BEGIN Data to use
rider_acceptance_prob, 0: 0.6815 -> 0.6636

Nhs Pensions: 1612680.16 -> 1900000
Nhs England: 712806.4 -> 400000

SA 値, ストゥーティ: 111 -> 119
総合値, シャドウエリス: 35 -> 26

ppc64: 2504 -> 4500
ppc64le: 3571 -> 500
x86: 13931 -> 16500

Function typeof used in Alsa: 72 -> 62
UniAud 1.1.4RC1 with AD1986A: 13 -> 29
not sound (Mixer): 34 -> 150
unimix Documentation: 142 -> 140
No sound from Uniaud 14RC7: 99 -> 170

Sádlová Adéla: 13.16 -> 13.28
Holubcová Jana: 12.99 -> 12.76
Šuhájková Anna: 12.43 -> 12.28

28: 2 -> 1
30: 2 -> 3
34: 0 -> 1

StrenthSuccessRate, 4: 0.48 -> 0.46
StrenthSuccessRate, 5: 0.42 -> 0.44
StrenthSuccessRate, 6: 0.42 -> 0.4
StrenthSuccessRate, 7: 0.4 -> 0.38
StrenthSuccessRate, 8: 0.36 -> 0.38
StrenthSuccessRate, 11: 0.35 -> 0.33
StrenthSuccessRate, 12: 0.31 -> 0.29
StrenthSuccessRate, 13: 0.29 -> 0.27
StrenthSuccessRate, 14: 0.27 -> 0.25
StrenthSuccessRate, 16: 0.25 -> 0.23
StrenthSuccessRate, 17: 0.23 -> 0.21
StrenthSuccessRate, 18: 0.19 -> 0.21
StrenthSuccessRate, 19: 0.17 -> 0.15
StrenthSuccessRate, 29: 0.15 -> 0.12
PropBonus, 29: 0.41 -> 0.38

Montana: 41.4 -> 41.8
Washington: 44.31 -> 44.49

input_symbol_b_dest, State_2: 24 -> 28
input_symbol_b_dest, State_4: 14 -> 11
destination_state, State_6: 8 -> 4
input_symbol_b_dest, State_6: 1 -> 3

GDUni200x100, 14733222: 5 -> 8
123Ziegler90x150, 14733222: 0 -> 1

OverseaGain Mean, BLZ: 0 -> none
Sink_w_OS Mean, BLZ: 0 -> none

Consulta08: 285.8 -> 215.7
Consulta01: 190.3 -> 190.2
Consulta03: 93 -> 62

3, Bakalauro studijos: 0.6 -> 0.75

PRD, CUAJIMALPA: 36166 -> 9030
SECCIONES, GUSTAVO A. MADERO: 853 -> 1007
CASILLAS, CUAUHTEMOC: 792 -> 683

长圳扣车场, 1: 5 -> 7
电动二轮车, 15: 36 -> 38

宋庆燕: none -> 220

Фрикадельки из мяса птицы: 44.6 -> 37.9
END Data to use
→ **Exercise brief**
All of the records above should be copied exactly.

→ **Response**
rider_acceptance_prob, 0: 0.6815 -> 0.6636

Nhs Pensions: 1612680.16 -> 1900000
Nhs England: 712806.4 -> 400000

SA 値, ストゥーティ: 111 -> 119
総合値, シャドウエリス: 35 -> 26

ppc64: 2504 -> 4500
ppc64le: 3571 -> 500
x86: 13931 -> 16500

Function typeof used in Alsa: 72 -> 62
UniAud 1.1.4RC1 with AD1986A: 13 -> 29
not sound (Mixer): 34 -> 150
unimix Documentation: 142 -> 140
No sound from Uniaud 14RC7: 99 -> 170

Sádlová Adéla: 13.16 -> 13.28
Holubcová Jana: 12.99 -> 12.76
Šuhájková Anna: 12.43 -> 12.28

28: 2 -> 1
30: 2 -> 3
34: 0 -> 1

StrenthSuccessRate, 4: 0.48 -> 0.46
StrenthSuccessRate, 5: 0.42 -> 0.44
StrenthSuccessRate, 6: 0.42 -> 0.4
StrenthSuccessRate, 7: 0.4 -> 0.38
StrenthSuccessRate, 8: 0.36 -> 0.38
StrenthSuccessRate, 11: 0.35 -> 0.33
StrenthSuccessRate, 12: 0.31 -> 0.29
StrenthSuccessRate, 13: 0.29 -> 0.27
StrenthSuccessRate, 14: 0.27 -> 0.25
StrenthSuccessRate, 16: 0.25 -> 0.23
StrenthSuccessRate, 17: 0.23 -> 0.21
StrenthSuccessRate, 18: 0.19 -> 0.21
StrenthSuccessRate, 19: 0.17 -> 0.15
StrenthSuccessRate, 29: 0.15 -> 0.12
PropBonus, 29: 0.41 -> 0.38

Montana: 41.4 -> 41.8
Washington: 44.31 -> 44.49

input_symbol_b_dest, State_2: 24 -> 28
input_symbol_b_dest, State_4: 14 -> 11
destination_state, State_6: 8 -> 4
input_symbol_b_dest, State_6: 1 -> 3

GDUni200x100, 14733222: 5 -> 8
123Ziegler90x150, 14733222: 0 -> 1

OverseaGain Mean, BLZ: 0 -> none
Sink_w_OS Mean, BLZ: 0 -> none

Consulta08: 285.8 -> 215.7
Consulta01: 190.3 -> 190.2
Consulta03: 93 -> 62

3, Bakalauro studijos: 0.6 -> 0.75

PRD, CUAJIMALPA: 36166 -> 9030
SECCIONES, GUSTAVO A. MADERO: 853 -> 1007
CASILLAS, CUAUHTEMOC: 792 -> 683

长圳扣车场, 1: 5 -> 7
电动二轮车, 15: 36 -> 38

宋庆燕: none -> 220

Фрикадельки из мяса птицы: 44.6 -> 37.9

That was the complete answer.